A New Kind Of Science by Stephen Wolfram
A New Kind Of Science by Stephen Wolfram
Questions left unassailed:
Correspondence? Say we can find ruleset(s) for some automata that imitate a known physical process. Can we class the outcomes, so that we can find borders between behaviors? Can we then look for changes in outcome classes and further test the automata-ruleset?
Composition? Do we have a model that supports composing of disparate objects (put some sugar in water, keep putting sugar in, get crystals after a while)? Or do we end up having to find automata-rulesets for each and every interaction?
In the end, it seems more a book on some cool stuff you can do with Mathematica than a start to something.
... despite the simplicity of their rules, the behavior of the programs was often far from simple.

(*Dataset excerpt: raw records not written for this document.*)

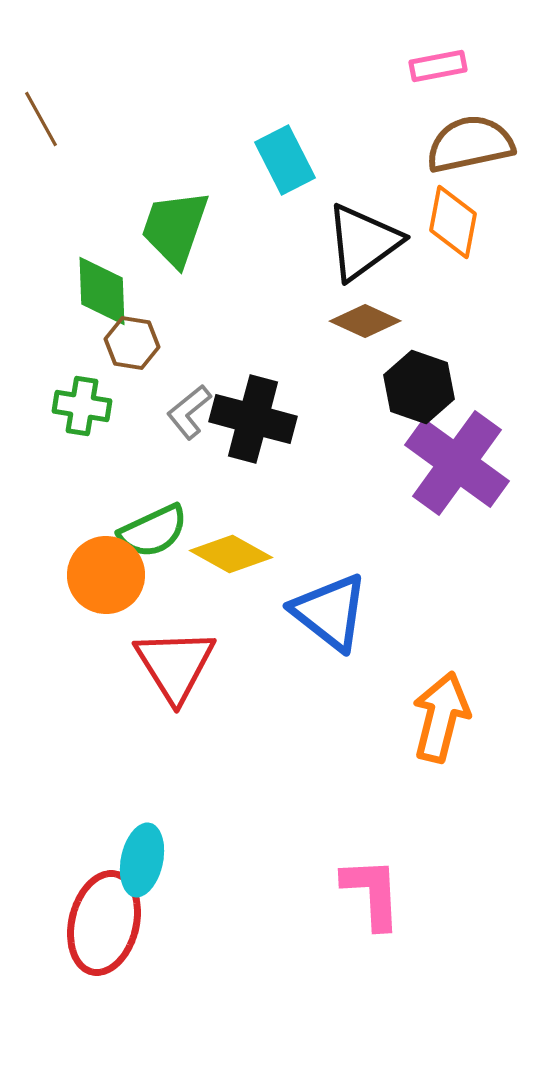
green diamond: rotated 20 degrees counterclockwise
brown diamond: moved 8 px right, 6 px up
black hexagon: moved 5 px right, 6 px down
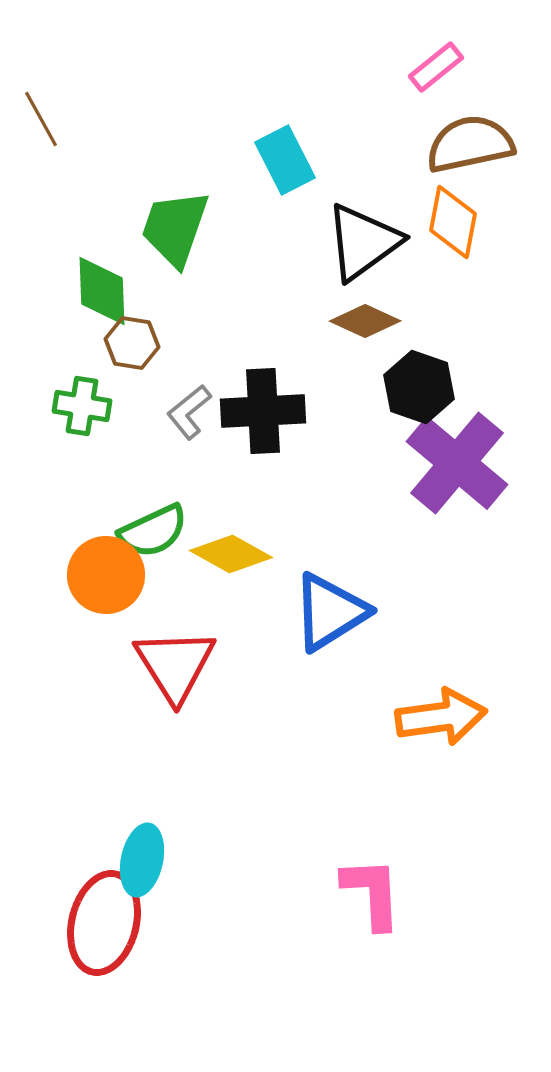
pink rectangle: moved 2 px left, 1 px down; rotated 28 degrees counterclockwise
black cross: moved 10 px right, 8 px up; rotated 18 degrees counterclockwise
purple cross: rotated 4 degrees clockwise
blue triangle: rotated 50 degrees clockwise
orange arrow: rotated 68 degrees clockwise
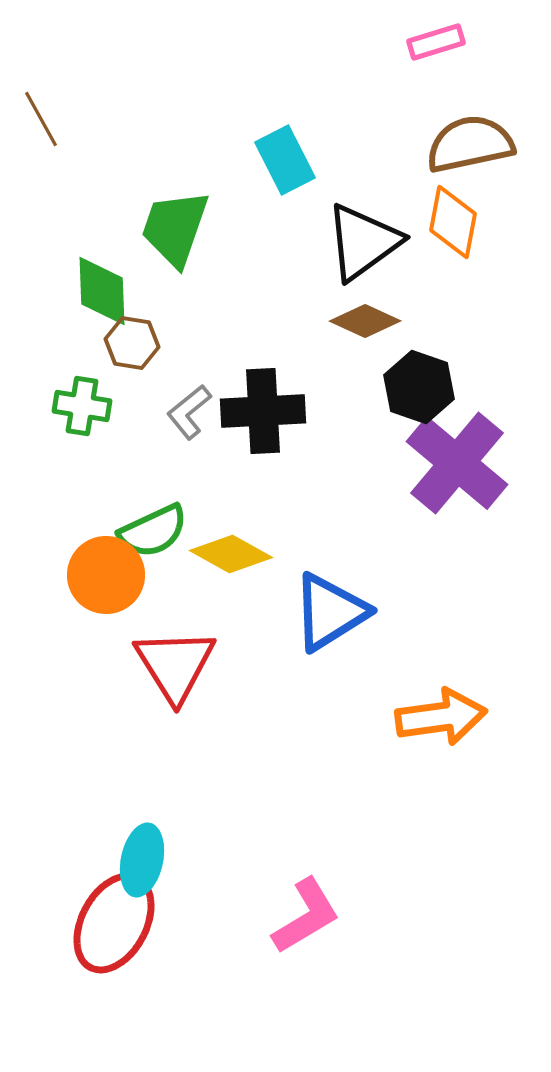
pink rectangle: moved 25 px up; rotated 22 degrees clockwise
pink L-shape: moved 66 px left, 23 px down; rotated 62 degrees clockwise
red ellipse: moved 10 px right; rotated 14 degrees clockwise
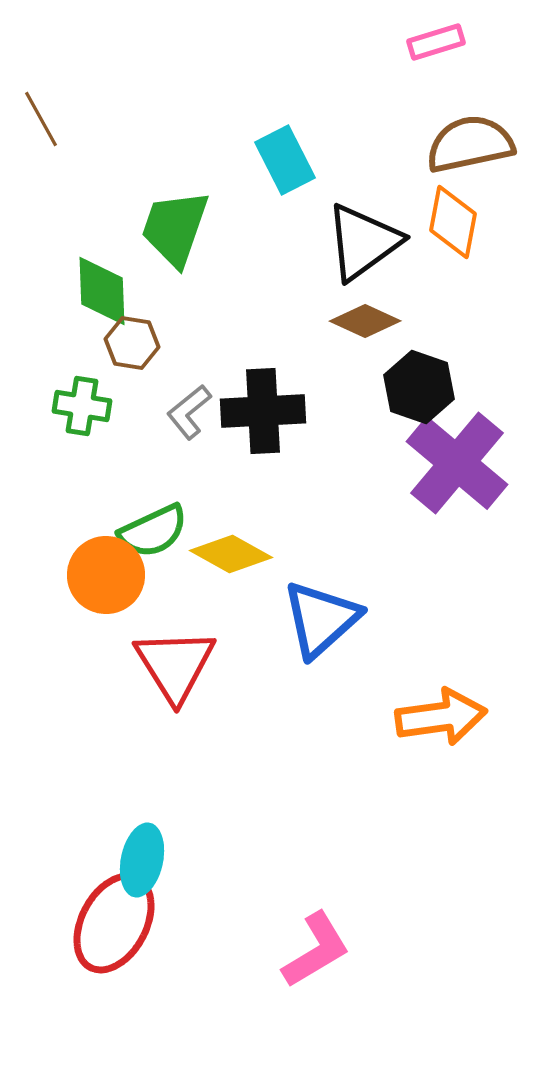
blue triangle: moved 9 px left, 7 px down; rotated 10 degrees counterclockwise
pink L-shape: moved 10 px right, 34 px down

Indeed, even some of the very simplest programs that I looked at had behvior that wa as complex as anything I had ever seen...
Perhaps immediately most dramatic is that it yields a resolution to what has long been considered the single greatest mystery of the natural world: what secret it is that allows nature seemingly to effortlessly to produce so much that appears to us so complex.
Principle of Computational Equivalence: that whenever one sees behavior that is not obviously simple -- in essentially any system -- it can be thought of as corresponding to a computation of equivalent sophistication.
In class 1, the behavior is very simple, and almost all initial conditions lead to exactly the same uniform final state.
In class 2, there are many different possible final states, but all of them consist just of a certain set of simple structures that eitehr remain the same forever or repeat every few steps.
In class 3, the behavior is more complicated, and seems in many respects random, although triangles and other small-scale structures are essentially always at some level seen.
And finally, as illustrated on the next few pages, class 4 involves a mixture of order and randomness: localized structures are produced which on their own are fairly simple, but these structures move around and interact with each other in very complicated ways.
But I believe that it will be essentially impossible to find such a formulation (ruleset for automata) without already knowing the rule. And as a result, my guess is that the only realistic way to find the rule in the first place will be start from some very straightforward representation, and then just to search through large numbers of possible rules in this representation.